When conversations do not focus on mutual interests and goals, the discussions are more apt to be fail in reaching the mutual goals. If the conversations dwell on whose side is better than the other (i.e. observing the number of World Series won by the Yankees versus the Red Sox), an agreement on issues is less likely to result.
If a foreign negotiation leader is banging a shoe on the table and threatening to bury the other side, it is not likely that this will be followed by a treaty offer. If a couple tell each other negative attributes about each other and how they’d rather be with someone else, the relationships may be troubled.
The work of Muzafer Sharif, a Psychology Professor at Pennsylvania State University, demonstrated that these simple principles are designed to help achieve world peace. He conducted studies where he asked people in a dark room to look at a candlelight. He then asked people to state which direction the light moved. People would see the movement with their own eyes and they would oppose any mention that the light had moved in the opposite direction. How can one disagree with something that one had seen with one’s own eyes? Those who had seen the light move in another direction similarly insisted their position was the one correct viewpoint.

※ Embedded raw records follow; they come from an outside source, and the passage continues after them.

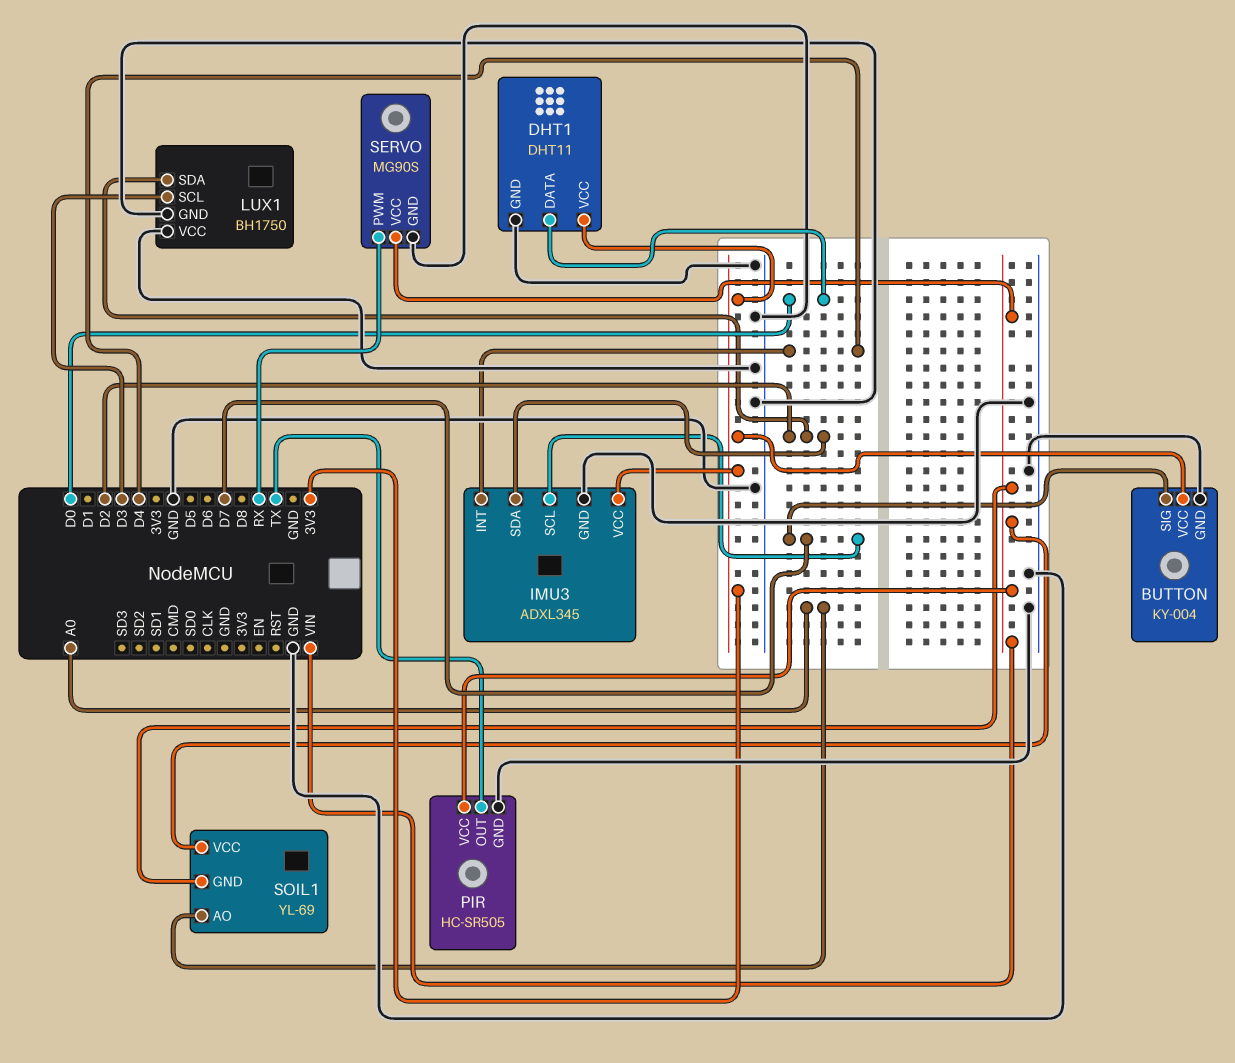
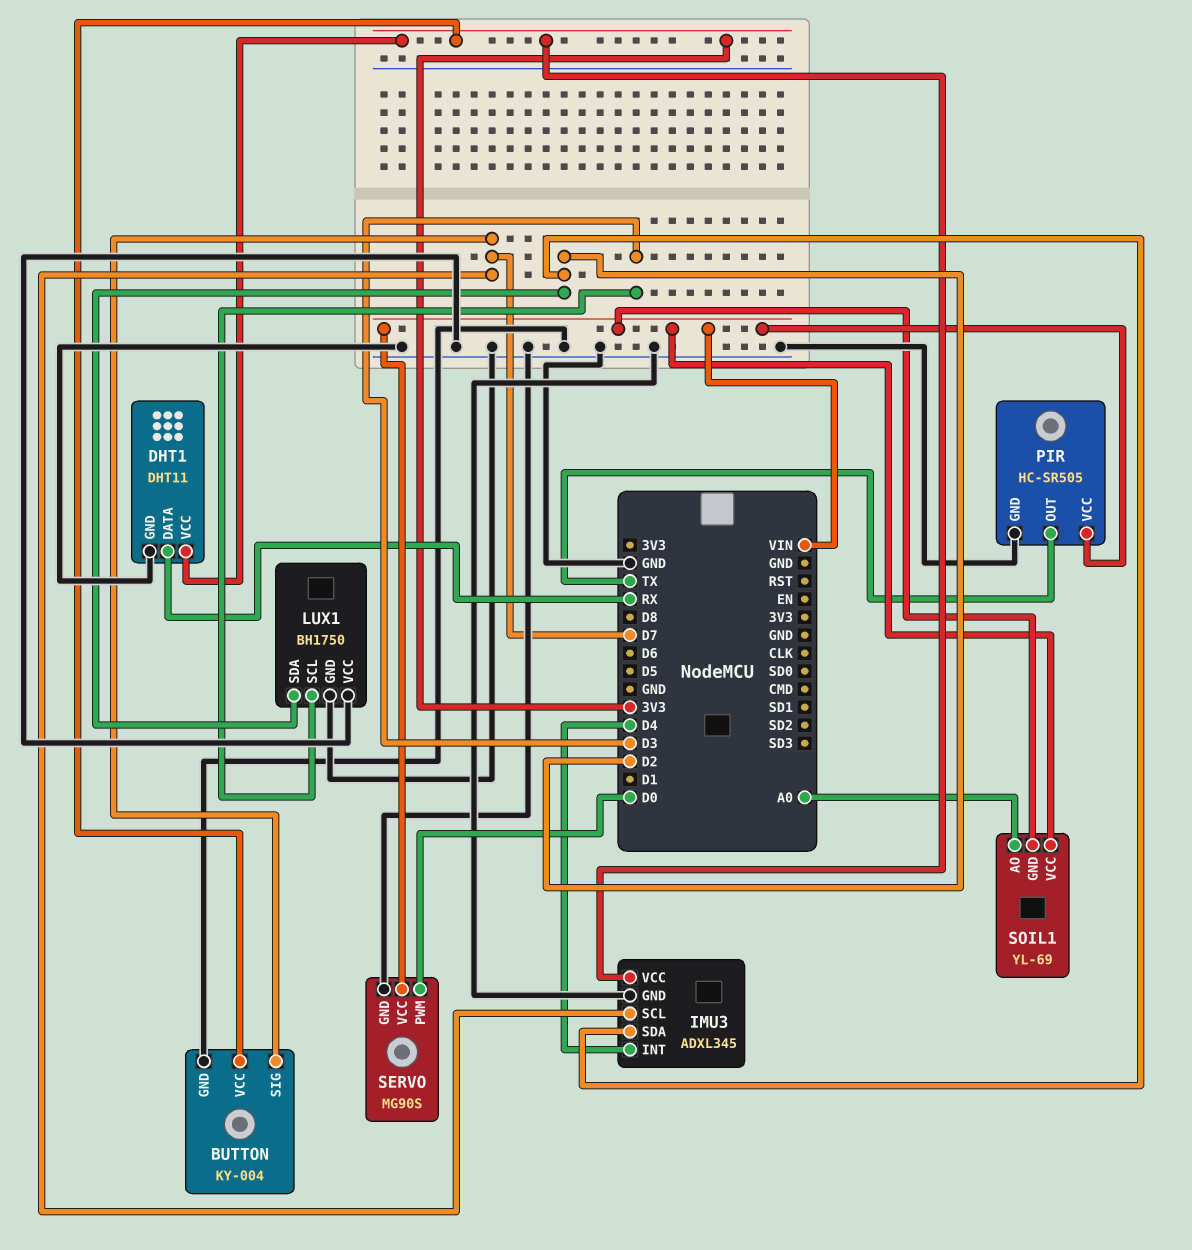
DHT1 pin DATA: D0 -> RX
SERVO pin PWM: RX -> D0

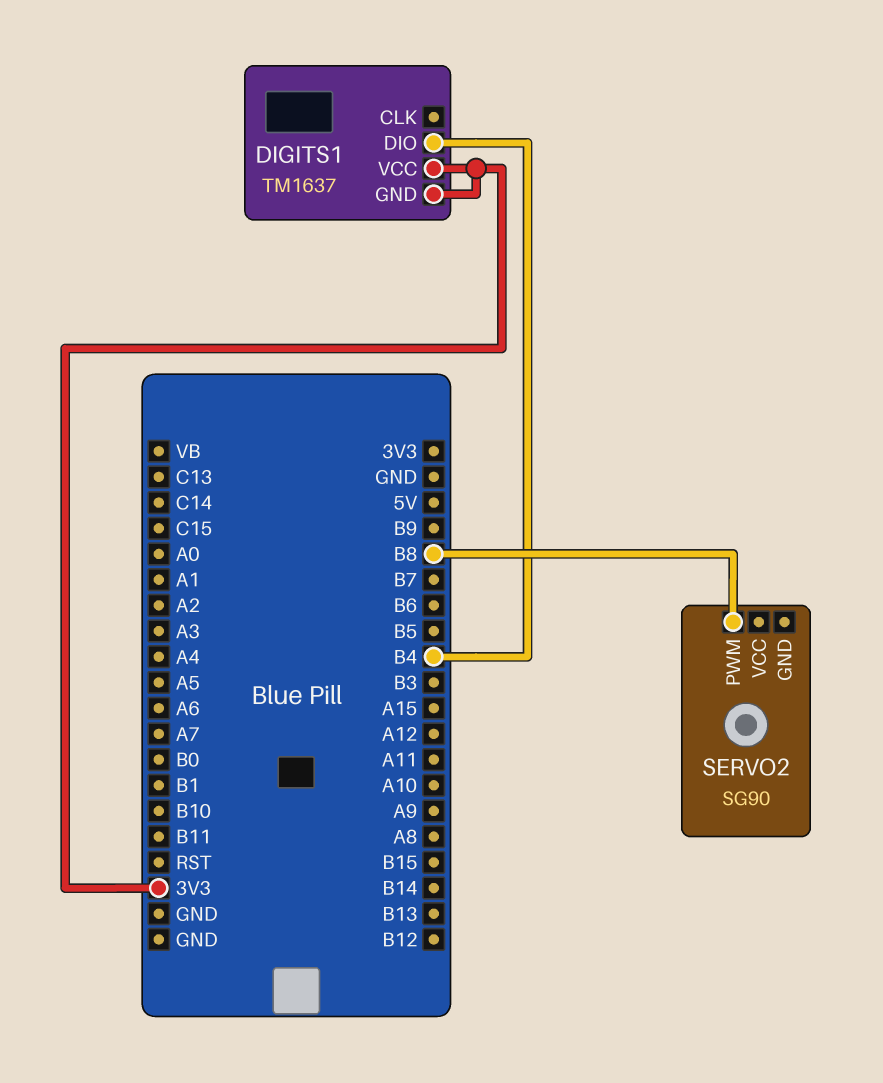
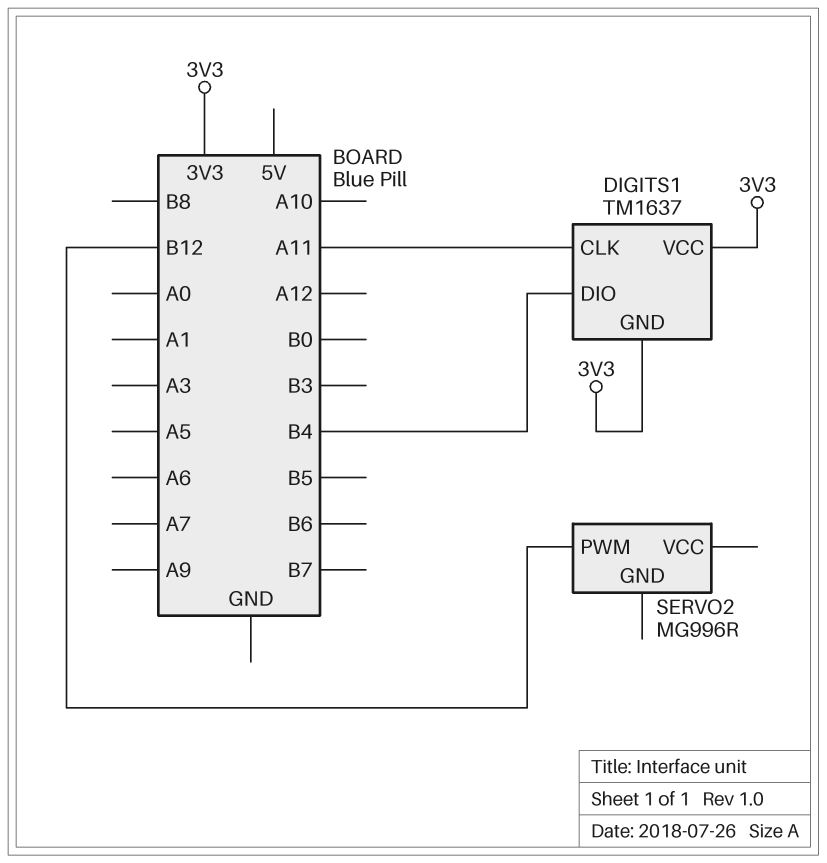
DIGITS1 pin CLK: none -> A11
SERVO2: SG90 -> MG996R
SERVO2 pin PWM: B8 -> B12

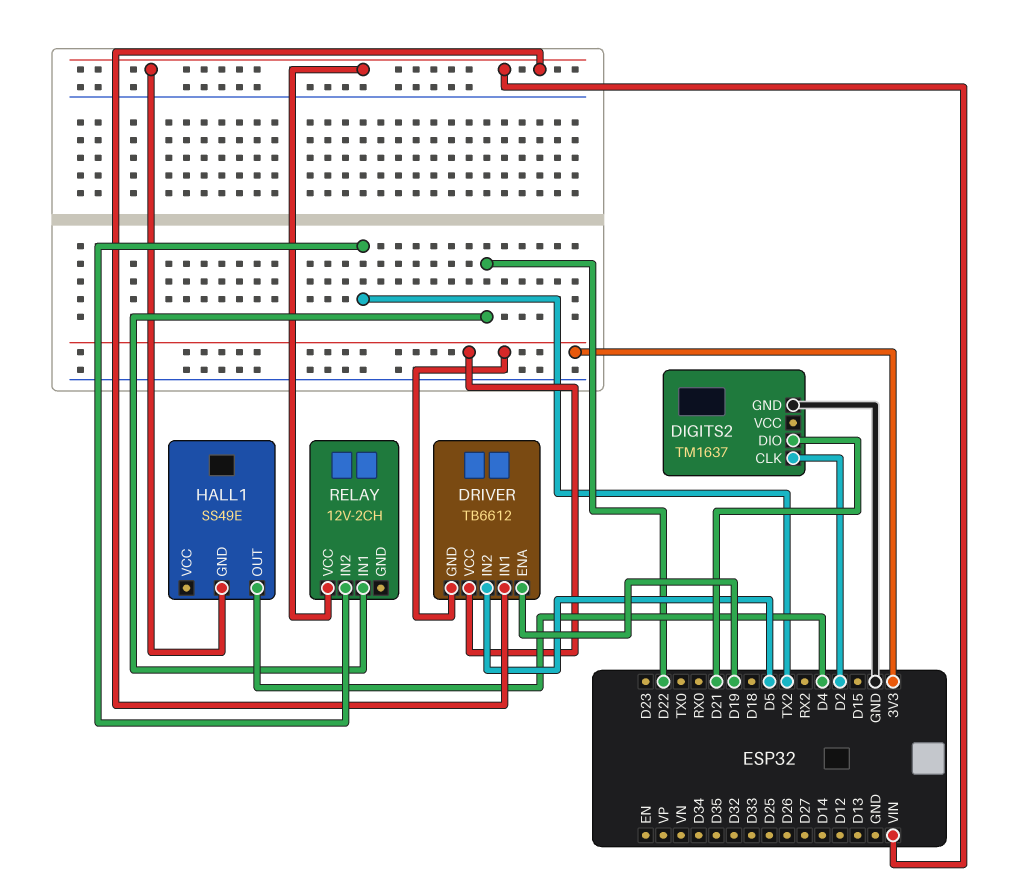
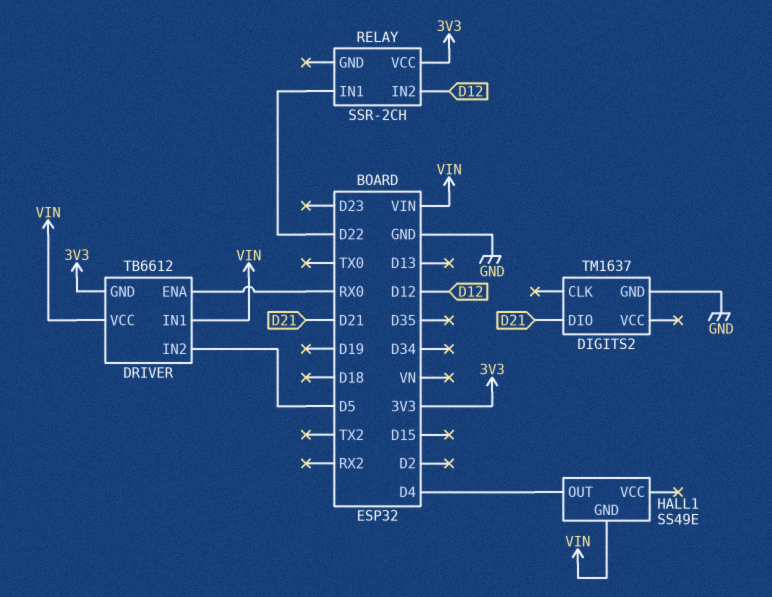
DIGITS2 pin CLK: D2 -> none
DRIVER pin ENA: D19 -> RX0
DRIVER pin VCC: 3V3 -> VIN
RELAY: 12V-2CH -> SSR-2CH
RELAY pin IN2: TX2 -> D12
RELAY pin VCC: VIN -> 3V3

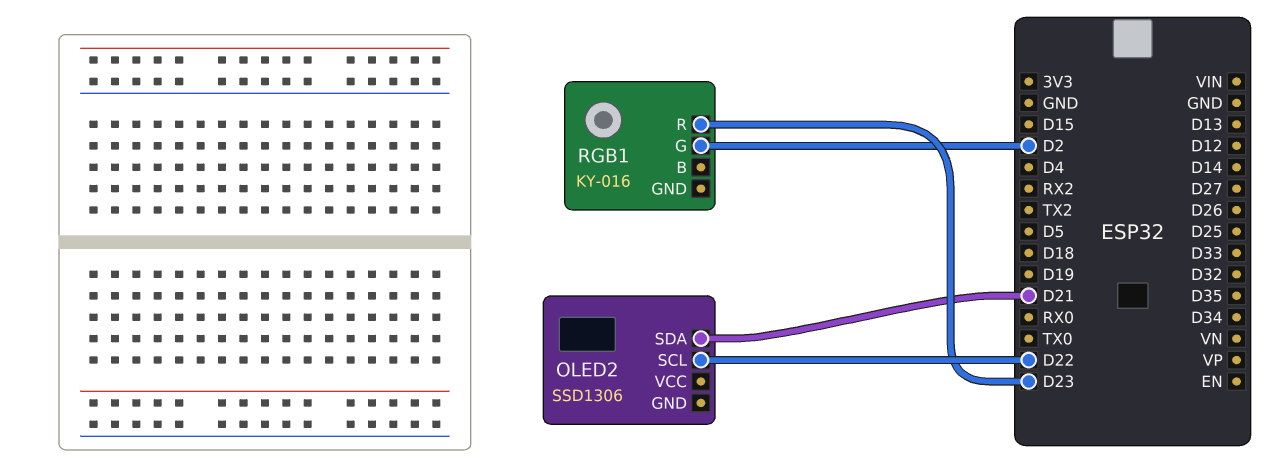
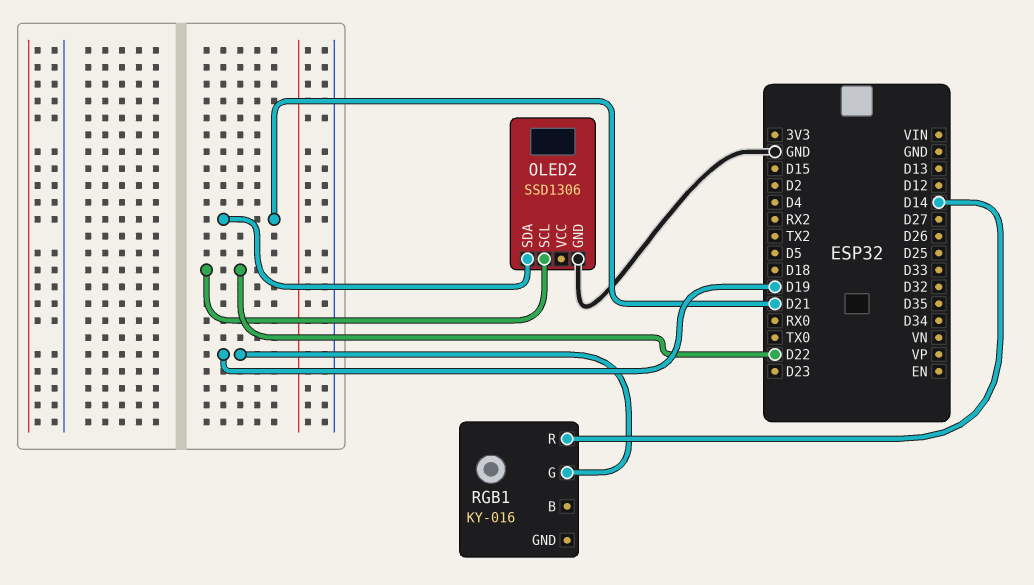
OLED2 pin GND: none -> GND
RGB1 pin G: D2 -> D19
RGB1 pin R: D23 -> D14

The different sides would discuss their beliefs in which direction the light moved. If discussions contained hurtful words or insults that one’s perception of reality had to be wrong, the harmed party would often take deep offense. This often solidified the position of those who believed their views were correct and made them feel as if the other side was both a denier of reality and harmful to their beliefs. This makes them angry. Their anger makes the other side angrier. If one side believes an attack is coming their way---either verbally in discussions or physically in wars or fights---a preemptive strike may be contemplated, verbally or physically. The disagreements can quickly escalate into wider differences.
The truth of the matter is the candlelight never moved, Having stated that I could declare myself all knowing and demand that all others accept me as their superior. That, though, is for a another discussion. Knowing that the candlelight does not move is not all I know. I also am aware that the human mind, when viewing something in a dark room with no perspective to judge the location of a light with another object often tends to have the mind register the incorrect perception that the candlelight moved. Yet different people will belief the candlelight moved in different directions.
If people are brought together in the same dark room and discussions are cordial, people will begin seeing the candlelight move in the same direction when others state they see such direction. If people argue about which direction the candlelight is moving, others will also have different perceptions of how the candlelight moves. This tends to enhance the disagreements. A movement towards mutual visualization of how the candlelight moves occurs when people verbally agree upon the movements.
Sharif saw this as a useful study not only of the mind’s psychology but also on the interactions of human behavior. He saw this as a means towards getting people to related better with each other. Sharif saw this as a means towards achieving world peace.
The Sharif studies are a useful analogy for world leaders. They often have their own perceptions and they may be intolerant of leaders whose perceptions differ from theirs. When they communicate and keep their discussions of matters upon which the parties involved agree, they can increase the amount of matters upon which they find mutual agreements. They hopefully will become friends rather than enemies, World peace can be achieved.